Objective:To analyze the postoperative paravertebral muscle degeneration and its correlations with health related quality of life (HRQL) in patients undergoing minimally invasive surgery-transforaminal lumbar interbody fusion (MIS-TLIF).Methods:The clinical data of the 50 patients were retrospectively analyzed who had undergone single-segmental MIS-TLIF at Department of Spinal Cord Surgery, The People's Hospital of Henan Province from January 2019 to December 2021. The relative volumes of lumbar posterior muscle (LM), the relative volumes of the psoas major (PM), and the rates of fatty degeneration (FD) of the fused segment and its adjacent segments were compared respectively between preoperation, 6 and 12 months postoperation.

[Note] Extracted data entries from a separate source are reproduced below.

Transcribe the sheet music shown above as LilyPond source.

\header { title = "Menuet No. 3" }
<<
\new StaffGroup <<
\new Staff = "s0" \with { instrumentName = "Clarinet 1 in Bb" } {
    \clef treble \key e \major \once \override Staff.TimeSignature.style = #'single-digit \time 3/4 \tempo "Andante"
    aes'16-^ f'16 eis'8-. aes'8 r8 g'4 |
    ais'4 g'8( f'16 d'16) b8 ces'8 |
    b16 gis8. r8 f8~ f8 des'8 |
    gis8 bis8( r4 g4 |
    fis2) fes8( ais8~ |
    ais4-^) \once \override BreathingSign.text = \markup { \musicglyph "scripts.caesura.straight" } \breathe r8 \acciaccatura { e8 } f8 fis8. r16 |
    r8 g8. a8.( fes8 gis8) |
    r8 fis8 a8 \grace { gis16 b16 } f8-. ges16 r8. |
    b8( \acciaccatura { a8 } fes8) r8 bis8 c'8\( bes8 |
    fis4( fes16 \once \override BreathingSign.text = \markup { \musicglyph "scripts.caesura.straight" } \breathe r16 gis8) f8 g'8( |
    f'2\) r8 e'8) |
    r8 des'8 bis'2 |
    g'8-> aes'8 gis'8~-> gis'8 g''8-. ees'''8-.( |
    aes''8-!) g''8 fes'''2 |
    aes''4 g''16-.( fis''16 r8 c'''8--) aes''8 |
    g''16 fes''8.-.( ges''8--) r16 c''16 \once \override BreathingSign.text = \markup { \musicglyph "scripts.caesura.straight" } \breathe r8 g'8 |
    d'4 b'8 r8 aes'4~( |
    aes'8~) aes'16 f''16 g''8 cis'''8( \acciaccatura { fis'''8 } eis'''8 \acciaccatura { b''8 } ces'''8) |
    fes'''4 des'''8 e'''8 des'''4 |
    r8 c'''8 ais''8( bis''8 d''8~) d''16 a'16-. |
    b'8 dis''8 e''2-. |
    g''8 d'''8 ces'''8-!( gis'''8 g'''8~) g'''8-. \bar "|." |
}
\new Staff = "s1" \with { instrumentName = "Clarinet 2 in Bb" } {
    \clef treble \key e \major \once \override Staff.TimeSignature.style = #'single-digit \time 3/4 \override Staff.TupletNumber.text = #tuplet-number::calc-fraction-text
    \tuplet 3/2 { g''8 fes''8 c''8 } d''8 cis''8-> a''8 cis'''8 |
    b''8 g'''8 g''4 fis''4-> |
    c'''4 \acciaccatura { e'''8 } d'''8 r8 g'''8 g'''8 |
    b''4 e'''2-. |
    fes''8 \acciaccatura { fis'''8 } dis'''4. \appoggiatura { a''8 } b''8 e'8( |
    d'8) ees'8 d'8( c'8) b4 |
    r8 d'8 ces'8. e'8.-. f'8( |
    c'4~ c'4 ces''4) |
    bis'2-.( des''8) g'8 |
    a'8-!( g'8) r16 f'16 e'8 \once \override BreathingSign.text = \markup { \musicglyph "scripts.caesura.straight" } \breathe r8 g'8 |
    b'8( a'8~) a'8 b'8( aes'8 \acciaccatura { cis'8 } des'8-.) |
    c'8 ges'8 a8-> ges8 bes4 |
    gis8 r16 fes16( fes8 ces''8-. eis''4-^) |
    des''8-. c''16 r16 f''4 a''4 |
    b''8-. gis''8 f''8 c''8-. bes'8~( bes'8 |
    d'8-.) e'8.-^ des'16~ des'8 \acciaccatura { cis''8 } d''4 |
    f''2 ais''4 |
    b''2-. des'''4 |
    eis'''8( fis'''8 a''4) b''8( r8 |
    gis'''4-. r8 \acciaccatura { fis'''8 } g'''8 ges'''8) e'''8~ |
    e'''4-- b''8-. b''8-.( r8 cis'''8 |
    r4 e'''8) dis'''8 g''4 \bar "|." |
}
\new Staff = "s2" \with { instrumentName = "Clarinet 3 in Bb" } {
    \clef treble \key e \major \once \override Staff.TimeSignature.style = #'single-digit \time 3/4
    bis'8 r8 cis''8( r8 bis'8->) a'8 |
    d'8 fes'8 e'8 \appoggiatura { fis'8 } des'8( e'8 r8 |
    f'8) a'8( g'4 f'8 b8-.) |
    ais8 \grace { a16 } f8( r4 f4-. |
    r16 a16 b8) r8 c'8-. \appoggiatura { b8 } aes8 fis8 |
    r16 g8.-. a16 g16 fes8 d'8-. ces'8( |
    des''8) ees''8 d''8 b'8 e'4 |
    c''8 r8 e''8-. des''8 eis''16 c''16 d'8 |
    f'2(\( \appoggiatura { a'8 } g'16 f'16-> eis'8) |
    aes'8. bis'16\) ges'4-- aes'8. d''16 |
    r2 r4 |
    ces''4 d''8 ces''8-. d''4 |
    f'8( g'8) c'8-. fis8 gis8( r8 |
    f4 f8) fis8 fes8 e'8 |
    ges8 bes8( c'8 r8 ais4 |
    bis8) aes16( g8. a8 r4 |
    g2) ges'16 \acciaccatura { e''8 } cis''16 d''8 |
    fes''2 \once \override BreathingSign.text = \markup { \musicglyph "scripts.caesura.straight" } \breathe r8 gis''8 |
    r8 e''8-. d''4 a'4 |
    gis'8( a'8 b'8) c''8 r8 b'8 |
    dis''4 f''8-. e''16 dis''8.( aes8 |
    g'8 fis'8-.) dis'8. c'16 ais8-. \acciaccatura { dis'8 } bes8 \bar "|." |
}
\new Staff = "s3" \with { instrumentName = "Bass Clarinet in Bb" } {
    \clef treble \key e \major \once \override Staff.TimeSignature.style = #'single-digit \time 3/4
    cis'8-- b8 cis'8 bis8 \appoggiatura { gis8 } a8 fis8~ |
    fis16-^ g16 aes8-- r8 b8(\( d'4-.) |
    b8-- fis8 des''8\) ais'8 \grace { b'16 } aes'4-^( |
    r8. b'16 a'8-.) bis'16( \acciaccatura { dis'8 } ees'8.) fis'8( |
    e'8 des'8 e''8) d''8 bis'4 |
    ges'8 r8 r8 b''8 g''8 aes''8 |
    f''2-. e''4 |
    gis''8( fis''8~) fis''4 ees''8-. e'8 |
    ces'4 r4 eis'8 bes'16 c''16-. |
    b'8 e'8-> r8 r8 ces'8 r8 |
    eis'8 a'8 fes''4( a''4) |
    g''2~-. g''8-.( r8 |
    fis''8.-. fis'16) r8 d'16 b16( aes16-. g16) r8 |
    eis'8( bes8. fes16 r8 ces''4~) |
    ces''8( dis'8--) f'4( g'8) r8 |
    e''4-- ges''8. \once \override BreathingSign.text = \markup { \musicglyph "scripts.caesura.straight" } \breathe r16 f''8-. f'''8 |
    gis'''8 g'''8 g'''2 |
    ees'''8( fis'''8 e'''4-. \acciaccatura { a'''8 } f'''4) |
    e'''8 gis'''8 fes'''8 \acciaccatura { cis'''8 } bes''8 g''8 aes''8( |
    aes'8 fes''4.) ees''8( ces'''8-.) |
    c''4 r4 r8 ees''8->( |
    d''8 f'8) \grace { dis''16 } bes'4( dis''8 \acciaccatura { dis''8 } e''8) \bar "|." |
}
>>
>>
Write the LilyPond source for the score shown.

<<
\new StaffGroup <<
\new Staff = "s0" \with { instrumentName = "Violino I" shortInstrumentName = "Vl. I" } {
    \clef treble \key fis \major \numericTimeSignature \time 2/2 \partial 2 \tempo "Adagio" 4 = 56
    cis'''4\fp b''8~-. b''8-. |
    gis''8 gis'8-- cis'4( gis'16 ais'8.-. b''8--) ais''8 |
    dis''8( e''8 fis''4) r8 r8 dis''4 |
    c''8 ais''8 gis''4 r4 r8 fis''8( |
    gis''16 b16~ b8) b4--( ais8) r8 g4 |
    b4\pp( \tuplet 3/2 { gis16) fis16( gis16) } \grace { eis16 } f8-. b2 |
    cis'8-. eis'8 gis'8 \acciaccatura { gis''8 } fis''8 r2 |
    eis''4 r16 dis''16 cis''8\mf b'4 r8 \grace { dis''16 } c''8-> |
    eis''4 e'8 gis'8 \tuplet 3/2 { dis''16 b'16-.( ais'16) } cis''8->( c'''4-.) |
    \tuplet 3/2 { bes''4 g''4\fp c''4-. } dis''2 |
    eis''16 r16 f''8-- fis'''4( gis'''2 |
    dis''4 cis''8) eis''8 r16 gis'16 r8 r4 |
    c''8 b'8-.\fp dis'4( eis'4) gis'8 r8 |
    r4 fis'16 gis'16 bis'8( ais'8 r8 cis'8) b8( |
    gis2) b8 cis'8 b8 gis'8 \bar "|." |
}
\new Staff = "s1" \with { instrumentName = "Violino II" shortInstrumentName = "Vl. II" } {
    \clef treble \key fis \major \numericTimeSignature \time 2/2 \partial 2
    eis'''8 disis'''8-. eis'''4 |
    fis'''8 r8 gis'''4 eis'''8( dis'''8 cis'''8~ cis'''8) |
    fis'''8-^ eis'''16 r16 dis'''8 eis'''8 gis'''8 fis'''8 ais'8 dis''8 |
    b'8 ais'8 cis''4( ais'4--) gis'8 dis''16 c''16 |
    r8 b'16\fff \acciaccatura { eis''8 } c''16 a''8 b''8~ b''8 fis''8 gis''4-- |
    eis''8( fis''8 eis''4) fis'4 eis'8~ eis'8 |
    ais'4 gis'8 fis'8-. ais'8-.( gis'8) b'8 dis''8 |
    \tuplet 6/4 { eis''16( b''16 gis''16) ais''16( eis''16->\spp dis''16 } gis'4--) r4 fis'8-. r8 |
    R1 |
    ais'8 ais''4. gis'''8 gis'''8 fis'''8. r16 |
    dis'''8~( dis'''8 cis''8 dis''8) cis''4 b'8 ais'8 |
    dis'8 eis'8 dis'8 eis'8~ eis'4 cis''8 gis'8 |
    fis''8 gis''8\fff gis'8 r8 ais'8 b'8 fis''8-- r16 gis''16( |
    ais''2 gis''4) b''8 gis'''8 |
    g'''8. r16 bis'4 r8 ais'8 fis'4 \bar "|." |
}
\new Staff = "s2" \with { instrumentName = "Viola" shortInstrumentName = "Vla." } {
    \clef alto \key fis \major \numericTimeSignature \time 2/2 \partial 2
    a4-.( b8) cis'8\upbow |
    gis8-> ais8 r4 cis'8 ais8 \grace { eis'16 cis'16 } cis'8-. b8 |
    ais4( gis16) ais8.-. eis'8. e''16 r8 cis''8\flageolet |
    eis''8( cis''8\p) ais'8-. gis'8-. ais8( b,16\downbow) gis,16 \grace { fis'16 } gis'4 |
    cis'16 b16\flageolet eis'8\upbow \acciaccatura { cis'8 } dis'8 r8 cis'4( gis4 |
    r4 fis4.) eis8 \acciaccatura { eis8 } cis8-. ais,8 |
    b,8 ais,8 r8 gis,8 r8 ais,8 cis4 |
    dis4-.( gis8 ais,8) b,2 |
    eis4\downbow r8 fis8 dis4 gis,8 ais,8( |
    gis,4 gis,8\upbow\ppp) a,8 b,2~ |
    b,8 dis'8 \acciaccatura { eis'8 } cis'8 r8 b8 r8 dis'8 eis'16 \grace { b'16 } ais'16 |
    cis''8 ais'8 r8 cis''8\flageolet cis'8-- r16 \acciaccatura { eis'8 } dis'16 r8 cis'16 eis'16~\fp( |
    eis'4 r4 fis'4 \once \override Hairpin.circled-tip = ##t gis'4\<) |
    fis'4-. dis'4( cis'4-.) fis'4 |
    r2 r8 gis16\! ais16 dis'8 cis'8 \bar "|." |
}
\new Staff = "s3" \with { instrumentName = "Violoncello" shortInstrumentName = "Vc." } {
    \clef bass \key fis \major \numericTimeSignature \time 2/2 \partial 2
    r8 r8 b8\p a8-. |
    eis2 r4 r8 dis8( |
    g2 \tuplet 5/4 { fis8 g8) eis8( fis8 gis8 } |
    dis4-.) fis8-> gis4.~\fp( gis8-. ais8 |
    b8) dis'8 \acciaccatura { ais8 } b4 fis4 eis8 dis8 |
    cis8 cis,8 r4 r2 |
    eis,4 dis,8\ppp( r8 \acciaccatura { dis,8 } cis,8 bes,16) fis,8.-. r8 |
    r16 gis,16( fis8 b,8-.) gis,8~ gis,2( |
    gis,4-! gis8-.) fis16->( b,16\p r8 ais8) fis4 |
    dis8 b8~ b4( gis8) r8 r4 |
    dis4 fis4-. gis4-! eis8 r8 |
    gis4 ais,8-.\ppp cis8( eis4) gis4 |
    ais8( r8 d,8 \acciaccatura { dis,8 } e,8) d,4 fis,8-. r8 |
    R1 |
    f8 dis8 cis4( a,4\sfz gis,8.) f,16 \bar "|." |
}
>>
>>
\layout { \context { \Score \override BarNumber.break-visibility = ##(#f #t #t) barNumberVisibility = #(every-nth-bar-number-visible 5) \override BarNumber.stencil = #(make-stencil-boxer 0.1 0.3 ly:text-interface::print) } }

The correlations were analyzed between the HRQL scores [visual analog scale (VAS) for pain and Oswestry disability index (ODI)] and the relative LM volumes, the relative PM volumes, and the FD rates of the fused segment and its adjacent segments at 12 months postoperation.Results:Compared with the preoperative values, the relative LM volumes and the relative PM volumes of the fused segment and its adjacent segments at 6 and 12 months postoperation were significantly reduced while the FD rates significantly increased. However, the FD rate of the fused segment at 12 months postoperation (20.6% ± 6.1%) was significantly lower than that at 6 months postoperation (29.7% ± 8.2%) ( P < 0.05). The VAS score was strongly negatively or positively correlated with the relative LM volume ( r = -0.819, P < 0.001) and the FD rate ( r = 0.86, P < 0.001) of the fused segment, and moderately negatively correlated with the relative PM volume ( r = -0.435, P = 0.016). The ODI index was moderately negatively correlated with the relative LM volume ( r = -0.512, P = 0.004) and the relative PM volume ( r = -0.402, P = 0.020) of the fused segment, but moderately positively correlated with the FD rate of the fused segment ( r = 0.565, P = 0.001). There was a moderate negative correlation between the ODI index and the relative LM volume of the adjacent segments ( r = -0.478, P = 0.012). Conclusions:After MIS-TLIF, the volume of the paravertebral muscles decreases and the dorsal muscles develop fatty degeneration. The improvement of LM fatty degeneration may be observed by 12-month follow-up in the fused segment, but not in the adjacent segments. The LM volume and the FD rate of the fused segment are the most closely related to the postoperative HRQL.